Изменить стиль страницы

Тарутин сам выбрать подарок не решался. Вот туфли себе он купил. На теплой меховой подкладке. И теперь стоял, прижимая локтем коробку, разглядывая по-вечернему утомленных людей.

Вика подошла со стороны, тронула его за рукав и громко засмеялась. Синие ее глаза с радостью смотрели на Тарутина.

— Что вы уже купили?

— Туфли. Давно собирался.

Тарутин открыл коробку. Вике туфли понравились, только она удивилась, что очень уж большие.

Они направились в отдел подарков.

Девушка-продавец из соседнего отдела пластинок проигрывала по просьбе покупателя «Кукарачу». Кажется, Тарутин вечность не слышал этой мелодии и забыл, что она существует.

— Тара-ри-ра! — пропела Вика.

— Тита-ри-ра! — ответил Тарутин и засмеялся.

Девушка-продавец бросила взгляд на скользящее поверх толпы лицо Тарутина. Ее равнодушные глаза оживились.
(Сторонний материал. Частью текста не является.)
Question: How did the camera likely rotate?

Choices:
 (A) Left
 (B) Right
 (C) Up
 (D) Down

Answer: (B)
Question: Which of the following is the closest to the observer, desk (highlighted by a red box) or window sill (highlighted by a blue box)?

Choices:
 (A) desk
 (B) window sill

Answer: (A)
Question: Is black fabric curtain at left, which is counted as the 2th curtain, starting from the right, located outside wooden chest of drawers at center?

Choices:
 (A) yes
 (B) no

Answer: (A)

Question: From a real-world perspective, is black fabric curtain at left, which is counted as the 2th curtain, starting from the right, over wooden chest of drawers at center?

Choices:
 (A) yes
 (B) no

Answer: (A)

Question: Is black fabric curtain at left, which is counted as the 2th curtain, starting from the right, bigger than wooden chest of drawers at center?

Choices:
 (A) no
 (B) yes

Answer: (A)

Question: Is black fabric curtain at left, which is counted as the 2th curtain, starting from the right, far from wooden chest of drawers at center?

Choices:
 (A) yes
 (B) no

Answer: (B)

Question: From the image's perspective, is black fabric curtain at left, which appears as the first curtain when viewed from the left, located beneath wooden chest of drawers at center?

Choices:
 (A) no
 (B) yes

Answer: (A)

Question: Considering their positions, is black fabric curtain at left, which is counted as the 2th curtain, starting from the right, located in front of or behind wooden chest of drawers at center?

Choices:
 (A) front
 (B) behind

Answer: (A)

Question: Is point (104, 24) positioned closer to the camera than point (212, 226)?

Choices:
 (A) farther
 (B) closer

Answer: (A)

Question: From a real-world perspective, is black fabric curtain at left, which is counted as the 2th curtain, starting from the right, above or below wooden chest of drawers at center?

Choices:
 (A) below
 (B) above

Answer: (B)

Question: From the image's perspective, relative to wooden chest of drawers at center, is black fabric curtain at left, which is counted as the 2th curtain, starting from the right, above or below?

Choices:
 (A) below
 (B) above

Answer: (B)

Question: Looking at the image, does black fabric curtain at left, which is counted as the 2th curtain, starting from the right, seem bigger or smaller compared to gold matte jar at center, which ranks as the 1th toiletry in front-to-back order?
— Послушайте, Андрей Александрович, как вам удалось достичь таких высот? — Вика старательно шла след в след за Тарутиным, так было спокойней. — В ваше время не было никакой акселерации.

— Я ее предвидел, — бросил через плечо Тарутин.

— Ну а что вы сейчас видите? — Вика приподнялась на носки, пытаясь взглянуть на прилавок.

— Масса всякой блестящей чепухи. Броши, кольца. Духи… — Тарутин повернулся, пропуская Вику к прилавку.

Несколько минут они стояли молча, разглядывая товары. Жаркая «Кукарача» прыгала над головами покупателей.

— Ничего подходящего? — спросил Тарутин.

— Почему же? Например, кот, — Вика ответила наугад, бросив мимолетный взгляд на игрушку, но в следующую секунду игрушка ее и впрямь чем-то заинтересовала. Большой голубоватый пушистый кот. Хитрые, слегка косящие глаза и пышные усы придавали коту уморительное выражение.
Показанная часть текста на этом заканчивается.